Fred Stein, “Paris-New-York”, Kehrer Verlag, Berlin

Après reçu comme cadeau de mariage un Leica, Fred Stein s'est mis à arpenter tous les quartiers de Paris dès 1933 pour devenir un reporter des rues. Ami de Robert Capa et de Gerda Taro il est le seul à les avoir immortalisés à la terrasse d'un café. Il est devenu l’égal des Brassaï, Cartier-Bresson, Man Ray, Dora Maar, André Kertész et fut comme eux exposés dans la galerie de la Pléiade en 1935-1937.
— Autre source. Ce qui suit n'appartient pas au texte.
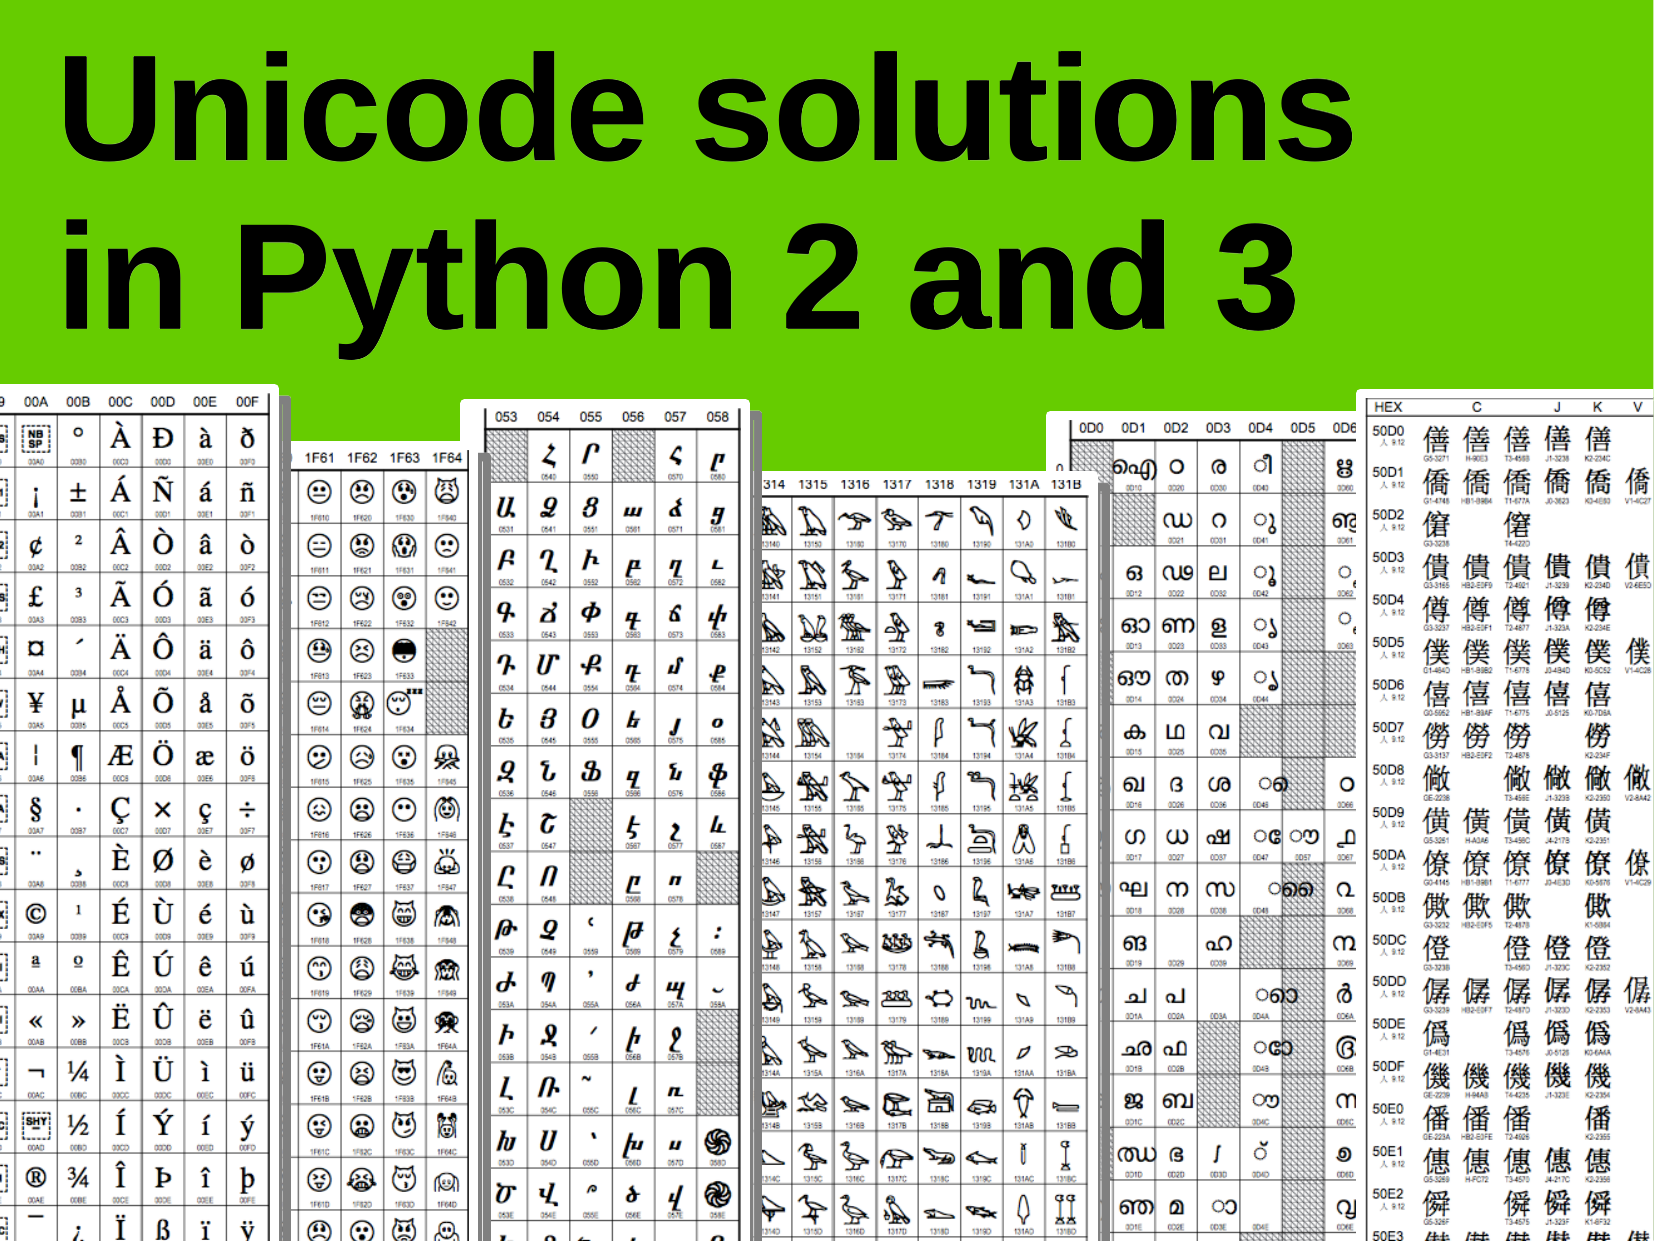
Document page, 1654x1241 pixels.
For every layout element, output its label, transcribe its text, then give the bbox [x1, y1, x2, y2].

Photographe juif : Fred Stein reporter des rues de Paris

Photographe juif : Fred Stein reporter des rues de Paris

Le photographe connaissait bien le milieu des réfugiés et celui de l'intelligentsia française. Du moins celle qui luttait pour la liberté de penser et de créer. Très tôt il a photographié André Malraux, Willy Brandt, Arthur Koestler. Il réalisa plus d'un millier de portraits à Paris et à New York.

Son oeuvre  témoigne de la vie intellectuelle parisienne puis de la migration des plus grands esprits vers l'Amérique.
Fred Stein donne toujours une attention particulière à ses portraits.
Avant de les saisir il engageait avec lui de longs dialogues avant de les saisir en parfaite liberté au moment où ils lâchaient prises devant l’appareil.

Mais il sut tout autant capter la vie des deux cités. Ce qu’on nomme hasard s'investit dans son entreprise esthétique. A savoir l’action qui consiste à animer et à éclairer un moment donné afin de transformer sa temporalité en éternité au moment où l’instant de l’imprévu va se métamorphoser en œuvre pour rappeler l’être à la Présence par la transcendance de toute prise.